Reproduce the listing below in full, changing each "common name" to "vernacular name" and keeping every other line unchanged.

Collected data
----------
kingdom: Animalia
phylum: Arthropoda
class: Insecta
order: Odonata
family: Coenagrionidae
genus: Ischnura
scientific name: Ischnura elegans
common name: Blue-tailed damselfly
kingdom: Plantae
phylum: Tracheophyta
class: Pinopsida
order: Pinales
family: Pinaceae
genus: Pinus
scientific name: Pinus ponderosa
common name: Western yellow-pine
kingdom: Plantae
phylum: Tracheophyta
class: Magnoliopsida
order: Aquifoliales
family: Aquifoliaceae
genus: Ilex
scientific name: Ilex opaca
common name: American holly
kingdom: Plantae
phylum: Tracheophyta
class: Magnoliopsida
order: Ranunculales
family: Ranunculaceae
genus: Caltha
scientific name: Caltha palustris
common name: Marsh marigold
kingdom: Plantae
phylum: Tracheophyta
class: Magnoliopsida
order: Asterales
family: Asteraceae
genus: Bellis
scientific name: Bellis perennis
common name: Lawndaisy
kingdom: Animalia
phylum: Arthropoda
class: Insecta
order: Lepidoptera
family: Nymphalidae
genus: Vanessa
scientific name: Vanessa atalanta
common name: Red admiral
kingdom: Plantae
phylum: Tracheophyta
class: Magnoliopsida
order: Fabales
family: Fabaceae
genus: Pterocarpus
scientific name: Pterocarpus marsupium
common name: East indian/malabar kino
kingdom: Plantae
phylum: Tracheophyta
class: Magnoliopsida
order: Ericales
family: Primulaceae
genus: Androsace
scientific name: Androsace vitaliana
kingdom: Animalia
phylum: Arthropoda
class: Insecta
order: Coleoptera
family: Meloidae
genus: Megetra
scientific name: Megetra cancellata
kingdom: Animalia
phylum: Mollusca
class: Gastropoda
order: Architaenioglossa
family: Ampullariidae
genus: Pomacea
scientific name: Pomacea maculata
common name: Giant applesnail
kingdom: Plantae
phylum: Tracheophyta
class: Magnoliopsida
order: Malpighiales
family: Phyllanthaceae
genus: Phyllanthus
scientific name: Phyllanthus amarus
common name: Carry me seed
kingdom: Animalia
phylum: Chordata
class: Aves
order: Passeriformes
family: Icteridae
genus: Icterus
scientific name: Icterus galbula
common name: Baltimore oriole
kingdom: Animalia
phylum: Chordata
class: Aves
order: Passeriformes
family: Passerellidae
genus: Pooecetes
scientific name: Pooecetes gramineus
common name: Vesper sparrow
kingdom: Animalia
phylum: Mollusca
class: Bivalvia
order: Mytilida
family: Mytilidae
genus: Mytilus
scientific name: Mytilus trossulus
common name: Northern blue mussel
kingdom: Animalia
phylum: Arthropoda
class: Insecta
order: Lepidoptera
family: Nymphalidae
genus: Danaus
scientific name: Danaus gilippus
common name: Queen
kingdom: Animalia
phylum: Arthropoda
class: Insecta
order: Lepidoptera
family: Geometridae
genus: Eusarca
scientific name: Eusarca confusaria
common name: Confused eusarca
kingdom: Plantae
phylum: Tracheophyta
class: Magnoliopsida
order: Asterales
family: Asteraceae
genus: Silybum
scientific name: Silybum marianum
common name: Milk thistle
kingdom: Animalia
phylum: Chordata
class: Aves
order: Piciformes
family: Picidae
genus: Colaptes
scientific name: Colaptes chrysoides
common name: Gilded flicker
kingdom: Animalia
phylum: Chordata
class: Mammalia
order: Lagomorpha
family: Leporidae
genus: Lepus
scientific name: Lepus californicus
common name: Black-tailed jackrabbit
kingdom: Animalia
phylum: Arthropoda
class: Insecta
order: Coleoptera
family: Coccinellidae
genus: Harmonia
----------
RESPONSE TO THE TASK -
kingdom: Animalia
phylum: Arthropoda
class: Insecta
order: Odonata
family: Coenagrionidae
genus: Ischnura
scientific name: Ischnura elegans
vernacular name: Blue-tailed damselfly
kingdom: Plantae
phylum: Tracheophyta
class: Pinopsida
order: Pinales
family: Pinaceae
genus: Pinus
scientific name: Pinus ponderosa
vernacular name: Western yellow-pine
kingdom: Plantae
phylum: Tracheophyta
class: Magnoliopsida
order: Aquifoliales
family: Aquifoliaceae
genus: Ilex
scientific name: Ilex opaca
vernacular name: American holly
kingdom: Plantae
phylum: Tracheophyta
class: Magnoliopsida
order: Ranunculales
family: Ranunculaceae
genus: Caltha
scientific name: Caltha palustris
vernacular name: Marsh marigold
kingdom: Plantae
phylum: Tracheophyta
class: Magnoliopsida
order: Asterales
family: Asteraceae
genus: Bellis
scientific name: Bellis perennis
vernacular name: Lawndaisy
kingdom: Animalia
phylum: Arthropoda
class: Insecta
order: Lepidoptera
family: Nymphalidae
genus: Vanessa
scientific name: Vanessa atalanta
vernacular name: Red admiral
kingdom: Plantae
phylum: Tracheophyta
class: Magnoliopsida
order: Fabales
family: Fabaceae
genus: Pterocarpus
scientific name: Pterocarpus marsupium
vernacular name: East indian/malabar kino
kingdom: Plantae
phylum: Tracheophyta
class: Magnoliopsida
order: Ericales
family: Primulaceae
genus: Androsace
scientific name: Androsace vitaliana
kingdom: Animalia
phylum: Arthropoda
class: Insecta
order: Coleoptera
family: Meloidae
genus: Megetra
scientific name: Megetra cancellata
kingdom: Animalia
phylum: Mollusca
class: Gastropoda
order: Architaenioglossa
family: Ampullariidae
genus: Pomacea
scientific name: Pomacea maculata
vernacular name: Giant applesnail
kingdom: Plantae
phylum: Tracheophyta
class: Magnoliopsida
order: Malpighiales
family: Phyllanthaceae
genus: Phyllanthus
scientific name: Phyllanthus amarus
vernacular name: Carry me seed
kingdom: Animalia
phylum: Chordata
class: Aves
order: Passeriformes
family: Icteridae
genus: Icterus
scientific name: Icterus galbula
vernacular name: Baltimore oriole
kingdom: Animalia
phylum: Chordata
class: Aves
order: Passeriformes
family: Passerellidae
genus: Pooecetes
scientific name: Pooecetes gramineus
vernacular name: Vesper sparrow
kingdom: Animalia
phylum: Mollusca
class: Bivalvia
order: Mytilida
family: Mytilidae
genus: Mytilus
scientific name: Mytilus trossulus
vernacular name: Northern blue mussel
kingdom: Animalia
phylum: Arthropoda
class: Insecta
order: Lepidoptera
family: Nymphalidae
genus: Danaus
scientific name: Danaus gilippus
vernacular name: Queen
kingdom: Animalia
phylum: Arthropoda
class: Insecta
order: Lepidoptera
family: Geometridae
genus: Eusarca
scientific name: Eusarca confusaria
vernacular name: Confused eusarca
kingdom: Plantae
phylum: Tracheophyta
class: Magnoliopsida
order: Asterales
family: Asteraceae
genus: Silybum
scientific name: Silybum marianum
vernacular name: Milk thistle
kingdom: Animalia
phylum: Chordata
class: Aves
order: Piciformes
family: Picidae
genus: Colaptes
scientific name: Colaptes chrysoides
vernacular name: Gilded flicker
kingdom: Animalia
phylum: Chordata
class: Mammalia
order: Lagomorpha
family: Leporidae
genus: Lepus
scientific name: Lepus californicus
vernacular name: Black-tailed jackrabbit
kingdom: Animalia
phylum: Arthropoda
class: Insecta
order: Coleoptera
family: Coccinellidae
genus: Harmonia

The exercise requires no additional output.